DEINE AUFGABE: Wie geht der Text über die kleinen Eckläden im Senegal nach seinem letzten Satz weiter? Schreib die Fortsetzung.

TEXTABSCHNITT:
┏━━
Hier im Senegal erlebe ich viele unterschiedliche Kontraste. Seit Monaten war ich nicht mehr in einem Supermarché, oder wie mir von der Schweiz bekannt, Einkaufsläden. Wenn wir etwas benötigten, gingen wir auf den Markt oder in die kleinen Eckläden, welche als hier im Senegal als «Boutique» bekannt sind. Hier gibt es alles Mögliche zu kaufen, was man so im Alltag benötig und dies in den unterschiedlichsten Grössen. Von Schuhen zu Lebensmittel und Putzmittel, Hygieneartikel oder auch Kohle und Haushaltsgeräte. In einer «Boutique» kannst du einfach das Unterschiedlichste finden. Als ich das erste Mal vor einer solchen Boutique stand, konnte ich nicht wirklich einschätzen, was sich hinter dieser Türe alles verbarg. Es schien mir staubig und düster zu sein. Auch die Gitterstäbe mit dem kleinen Loch, welches für die Durchgabe der Produkte gedacht ist, irritierten mich auf den ersten Blick. Der Grossteil der Produkte waren aufgehängt und wirkten staubig. Doch auf den zweiten Blick konnte ich erkennen, dass alles seine Ordnung hat. Die Lebensmittel, wie beispielsweise Pfefferkörner, waren in kleine Plastiksäcke abgepackt und aufgehängt. Viele verschiedene Plastiksäckchen hingen nebeneinander, damit sie ausser Reichweite der verschiedenen Nagetiere waren. Die Produkte waren abgepackt in grosse und kleine Tütchen, damit sich auch jemand mit einem kleinen Budget die entsprechenden Produkte kaufen konnte. Die Gitterstabinstallation hat den Sinn die Produkte zu schützen, damit es schwieriger wird, etwas zu entwenden. Gleichzeitig dient sie aber auch dazu, die Produkte schön aufzuhängen. Alles hatte seinen Platz und Sinn.
┗━━
GEZEIGTES MATERIAL:
┏━━
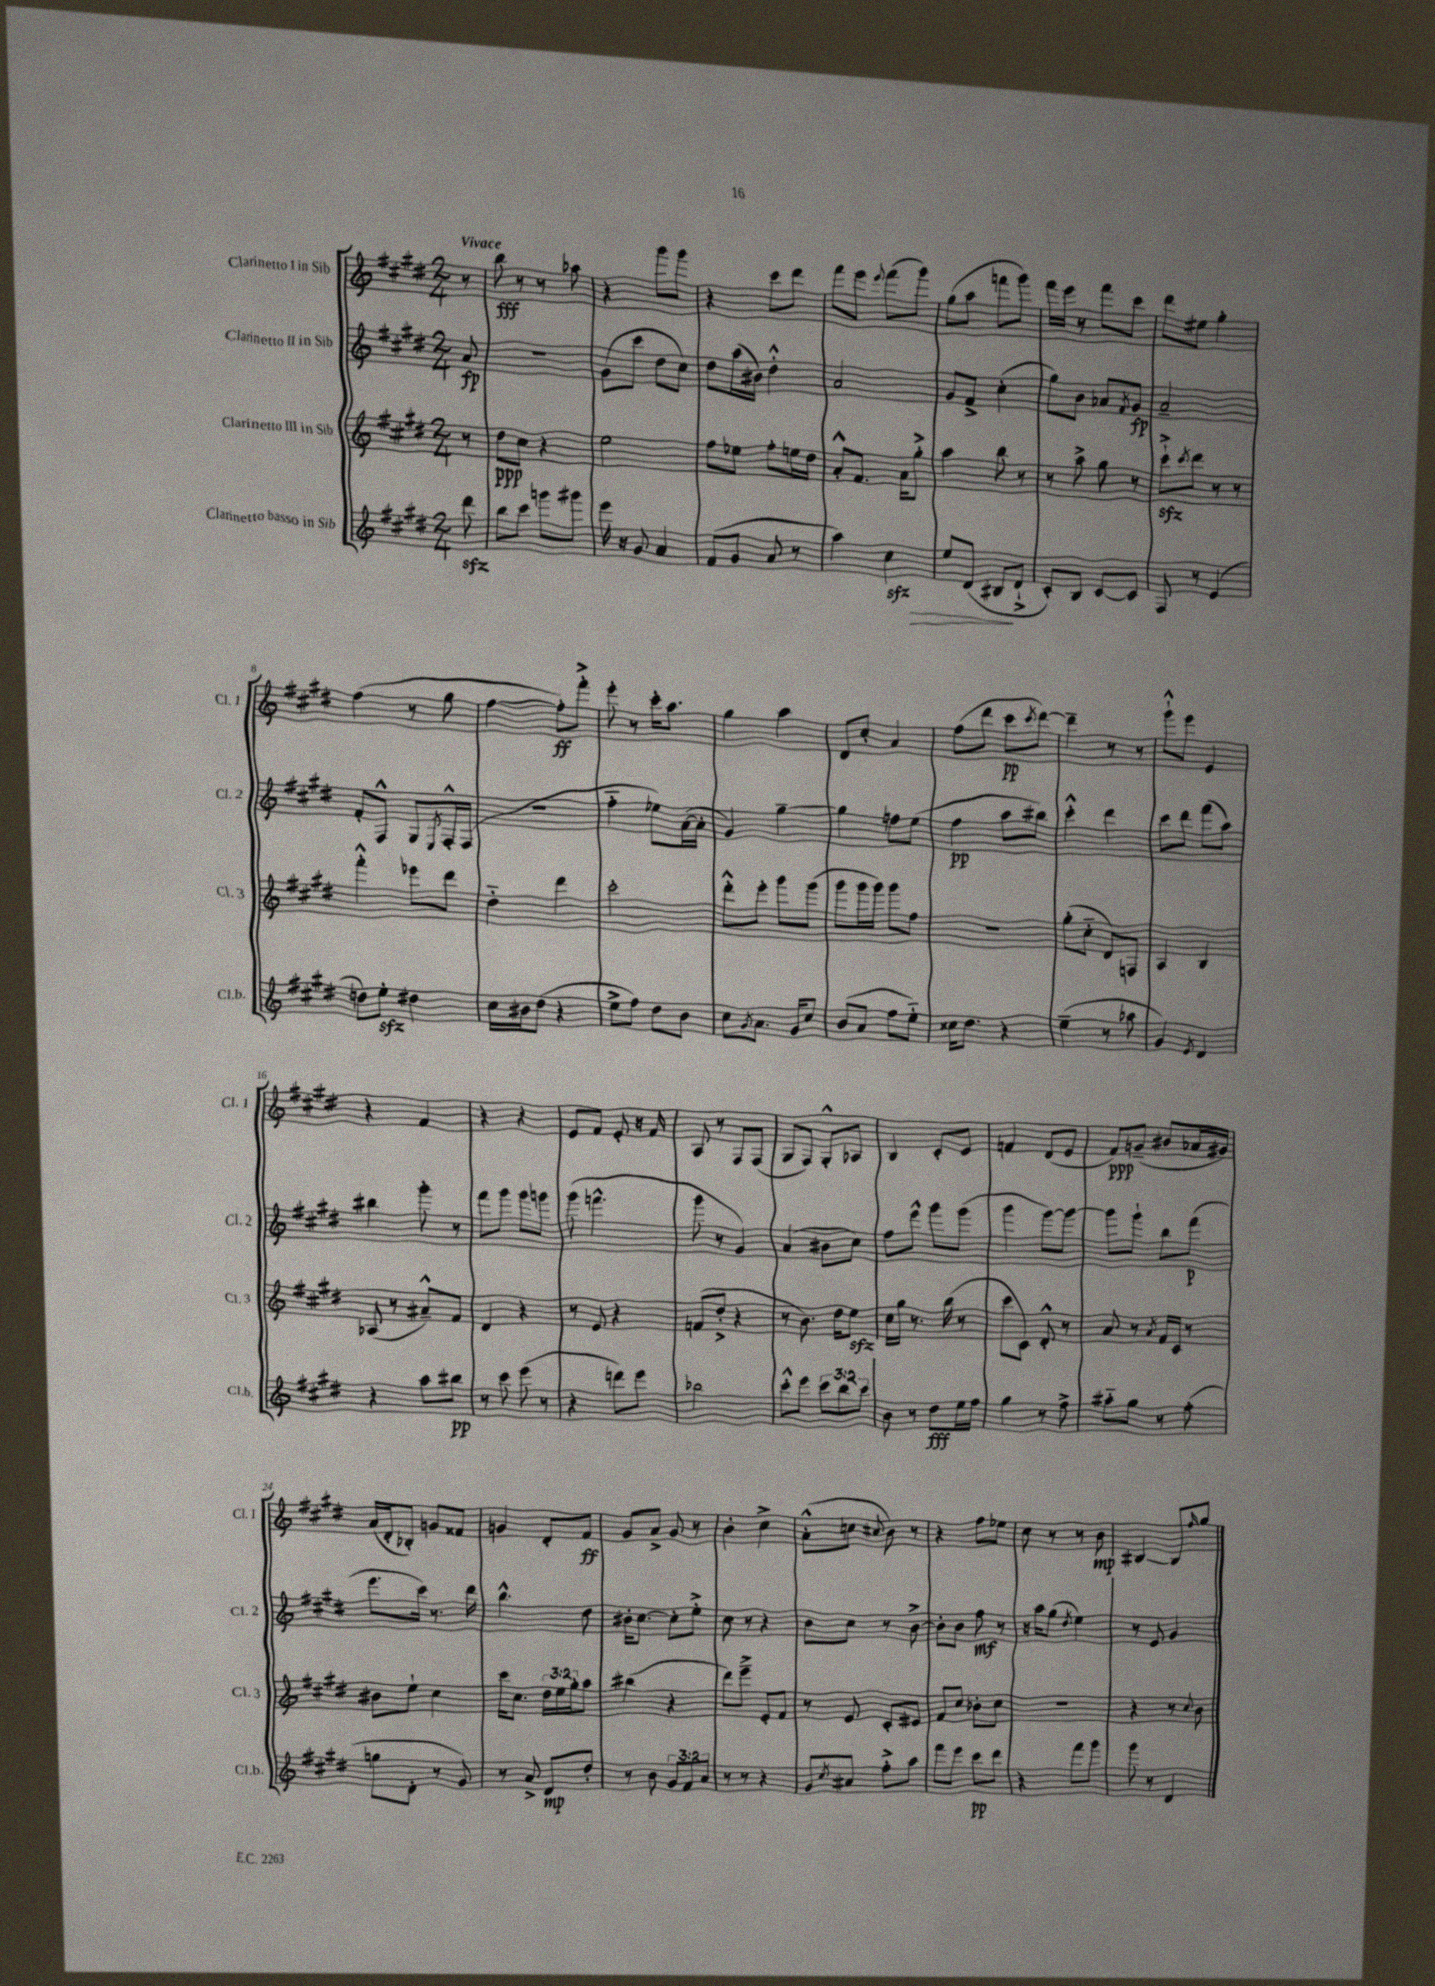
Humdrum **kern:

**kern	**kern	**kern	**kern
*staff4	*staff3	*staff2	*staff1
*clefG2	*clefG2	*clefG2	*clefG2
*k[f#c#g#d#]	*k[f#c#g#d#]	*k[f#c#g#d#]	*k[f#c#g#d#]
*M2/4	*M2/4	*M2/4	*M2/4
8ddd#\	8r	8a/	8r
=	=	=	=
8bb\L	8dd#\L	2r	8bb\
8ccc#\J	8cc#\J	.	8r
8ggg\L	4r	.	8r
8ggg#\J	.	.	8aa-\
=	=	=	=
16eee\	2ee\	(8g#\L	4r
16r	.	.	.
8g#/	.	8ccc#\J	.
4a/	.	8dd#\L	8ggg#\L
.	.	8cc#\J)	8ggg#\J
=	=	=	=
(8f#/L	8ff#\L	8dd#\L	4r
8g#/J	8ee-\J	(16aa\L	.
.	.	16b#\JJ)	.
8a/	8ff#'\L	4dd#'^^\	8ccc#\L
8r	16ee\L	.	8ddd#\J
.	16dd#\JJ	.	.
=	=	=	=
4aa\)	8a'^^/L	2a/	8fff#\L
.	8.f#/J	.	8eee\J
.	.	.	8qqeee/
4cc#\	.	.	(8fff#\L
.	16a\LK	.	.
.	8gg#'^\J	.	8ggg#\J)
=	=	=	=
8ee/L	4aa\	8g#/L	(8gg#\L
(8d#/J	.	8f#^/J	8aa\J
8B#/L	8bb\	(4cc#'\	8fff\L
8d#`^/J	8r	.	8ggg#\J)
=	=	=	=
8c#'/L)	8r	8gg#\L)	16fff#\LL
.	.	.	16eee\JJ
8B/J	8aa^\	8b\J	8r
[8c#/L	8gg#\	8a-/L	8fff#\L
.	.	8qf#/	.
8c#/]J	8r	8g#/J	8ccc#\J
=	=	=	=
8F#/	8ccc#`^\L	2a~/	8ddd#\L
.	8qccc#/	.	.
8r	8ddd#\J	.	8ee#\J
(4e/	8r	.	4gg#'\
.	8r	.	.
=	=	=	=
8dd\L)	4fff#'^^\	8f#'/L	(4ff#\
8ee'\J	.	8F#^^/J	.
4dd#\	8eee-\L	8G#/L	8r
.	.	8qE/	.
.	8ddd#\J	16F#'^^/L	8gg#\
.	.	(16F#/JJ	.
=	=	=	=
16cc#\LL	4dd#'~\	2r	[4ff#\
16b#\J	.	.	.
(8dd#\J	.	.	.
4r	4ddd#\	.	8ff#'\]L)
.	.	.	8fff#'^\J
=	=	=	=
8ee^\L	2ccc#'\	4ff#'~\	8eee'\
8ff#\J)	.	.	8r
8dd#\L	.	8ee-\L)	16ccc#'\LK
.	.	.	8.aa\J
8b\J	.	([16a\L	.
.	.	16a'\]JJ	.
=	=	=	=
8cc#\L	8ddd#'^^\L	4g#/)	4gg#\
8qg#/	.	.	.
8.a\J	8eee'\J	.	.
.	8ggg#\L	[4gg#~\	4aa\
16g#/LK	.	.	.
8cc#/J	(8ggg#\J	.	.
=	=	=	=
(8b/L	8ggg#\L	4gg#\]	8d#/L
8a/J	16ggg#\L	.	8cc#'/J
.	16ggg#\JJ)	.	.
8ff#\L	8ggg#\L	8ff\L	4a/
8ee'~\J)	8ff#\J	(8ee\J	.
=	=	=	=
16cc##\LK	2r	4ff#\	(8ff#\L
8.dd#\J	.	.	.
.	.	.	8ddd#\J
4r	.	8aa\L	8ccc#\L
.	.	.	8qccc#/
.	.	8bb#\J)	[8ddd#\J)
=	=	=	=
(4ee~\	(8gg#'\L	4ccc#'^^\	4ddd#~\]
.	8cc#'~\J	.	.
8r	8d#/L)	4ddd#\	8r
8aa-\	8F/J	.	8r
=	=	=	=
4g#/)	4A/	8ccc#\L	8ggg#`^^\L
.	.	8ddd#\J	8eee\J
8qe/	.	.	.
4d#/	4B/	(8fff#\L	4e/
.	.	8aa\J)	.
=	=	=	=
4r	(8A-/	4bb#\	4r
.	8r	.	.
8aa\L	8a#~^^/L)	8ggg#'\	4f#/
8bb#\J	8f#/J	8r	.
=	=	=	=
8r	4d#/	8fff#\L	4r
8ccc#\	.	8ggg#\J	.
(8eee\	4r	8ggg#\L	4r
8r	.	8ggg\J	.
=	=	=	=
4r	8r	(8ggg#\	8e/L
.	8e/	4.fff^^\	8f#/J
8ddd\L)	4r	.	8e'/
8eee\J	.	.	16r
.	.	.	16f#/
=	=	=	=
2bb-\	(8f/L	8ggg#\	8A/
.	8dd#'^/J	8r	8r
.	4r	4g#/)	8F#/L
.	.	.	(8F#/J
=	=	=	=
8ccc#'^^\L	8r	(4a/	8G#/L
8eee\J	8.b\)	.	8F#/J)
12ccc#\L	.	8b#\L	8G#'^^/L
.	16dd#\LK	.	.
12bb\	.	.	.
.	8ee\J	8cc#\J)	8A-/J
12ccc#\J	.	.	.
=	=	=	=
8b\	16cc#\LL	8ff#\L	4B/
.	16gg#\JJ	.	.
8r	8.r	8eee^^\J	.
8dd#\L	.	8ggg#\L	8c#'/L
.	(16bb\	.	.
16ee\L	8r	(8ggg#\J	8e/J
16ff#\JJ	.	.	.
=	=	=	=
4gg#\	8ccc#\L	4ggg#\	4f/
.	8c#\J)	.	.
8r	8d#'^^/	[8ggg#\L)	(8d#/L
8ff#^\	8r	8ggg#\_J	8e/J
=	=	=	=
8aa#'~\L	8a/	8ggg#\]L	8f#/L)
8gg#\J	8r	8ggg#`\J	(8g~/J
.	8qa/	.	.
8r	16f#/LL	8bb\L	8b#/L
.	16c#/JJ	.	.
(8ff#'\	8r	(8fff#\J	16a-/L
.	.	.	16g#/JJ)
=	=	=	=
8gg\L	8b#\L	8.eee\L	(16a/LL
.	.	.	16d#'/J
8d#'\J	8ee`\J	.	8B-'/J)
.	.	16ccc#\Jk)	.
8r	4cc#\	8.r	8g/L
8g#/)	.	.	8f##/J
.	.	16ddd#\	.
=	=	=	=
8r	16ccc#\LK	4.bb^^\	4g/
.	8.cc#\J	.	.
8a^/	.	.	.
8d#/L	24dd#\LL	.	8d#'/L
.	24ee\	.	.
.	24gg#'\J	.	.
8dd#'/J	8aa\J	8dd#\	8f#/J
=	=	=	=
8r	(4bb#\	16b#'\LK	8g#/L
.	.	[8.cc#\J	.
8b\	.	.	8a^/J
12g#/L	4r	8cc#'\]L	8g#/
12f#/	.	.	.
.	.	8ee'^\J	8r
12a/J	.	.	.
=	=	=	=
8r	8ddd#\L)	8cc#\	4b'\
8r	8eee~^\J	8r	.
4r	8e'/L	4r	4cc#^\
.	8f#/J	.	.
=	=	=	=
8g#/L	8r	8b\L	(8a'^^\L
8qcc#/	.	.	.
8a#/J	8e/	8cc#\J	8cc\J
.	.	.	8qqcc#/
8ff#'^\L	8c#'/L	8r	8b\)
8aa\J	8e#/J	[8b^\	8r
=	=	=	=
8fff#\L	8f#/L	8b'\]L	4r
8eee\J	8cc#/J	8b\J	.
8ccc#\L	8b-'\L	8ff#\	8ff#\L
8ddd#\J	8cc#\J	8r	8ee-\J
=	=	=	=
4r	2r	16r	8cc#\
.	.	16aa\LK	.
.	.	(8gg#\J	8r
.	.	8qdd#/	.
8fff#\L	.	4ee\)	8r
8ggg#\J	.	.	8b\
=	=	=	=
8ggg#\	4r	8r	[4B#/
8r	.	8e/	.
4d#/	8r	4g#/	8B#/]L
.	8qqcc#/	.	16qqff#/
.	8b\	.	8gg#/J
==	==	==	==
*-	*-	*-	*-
┗━━
ANTWORT ZUR AUFGABE:
Eines Tages wollten wir Brot backen mit Hirsemehl und da es in den Boutiquen mehrheitlich kein Mehl gibt, kauften wir uns Hirse. Also gingen wir in der Boutique Hirse kaufen. Zuhause trennten wir mit Hilfe des Windes die Hirse von dem Spelt. Durch das Umfüllen der Hirse von einer Schüssel in die andere in Zusammenspiel mit dem Wind, blies es uns den Spelt aus den Schüsseln. Nach dem Waschen der Hirse legten wir sie zum Trocknen in die Sonne. Als sie nach einigen Stunden trocken war, gingen wir damit einige Strassen weiter. Da befand sich ein kleines Geschäft, welches verschiedene Mühlen hatte, um unterschiedliche Körner zu mahlen. Es schien sich um ein Geschäft zu handeln, das sich generell mit dem kompletten Herstellungsprozess von Mehl auszeichnete. Ähnlich wie wir zu Hause dies schon gemacht hatten, wird hier das Korn sortiert, gewaschen, getrocknet und anschliessend zu Mehl gemahlen. Da wir diese vorbereitenden Arbeitsschritte bereits selbst ausgeführt hatten, konnten wir die Hirsekörner nun einfach zum Mahlen geben. Wir übergaben also die Hirsekörner und wenige Minuten später hielten wir das fertige Mehl in den Händen. Jetzt stand dem Fladenbrot-Backen nichts mehr im Weg. Monate später kam es zu einer weiteren Gegebenheit, in der wir Mehl benötigten. Wobei mir dieses Mal vor allem der Kontrast zwischen den beiden Möglichkeiten zu denken gab.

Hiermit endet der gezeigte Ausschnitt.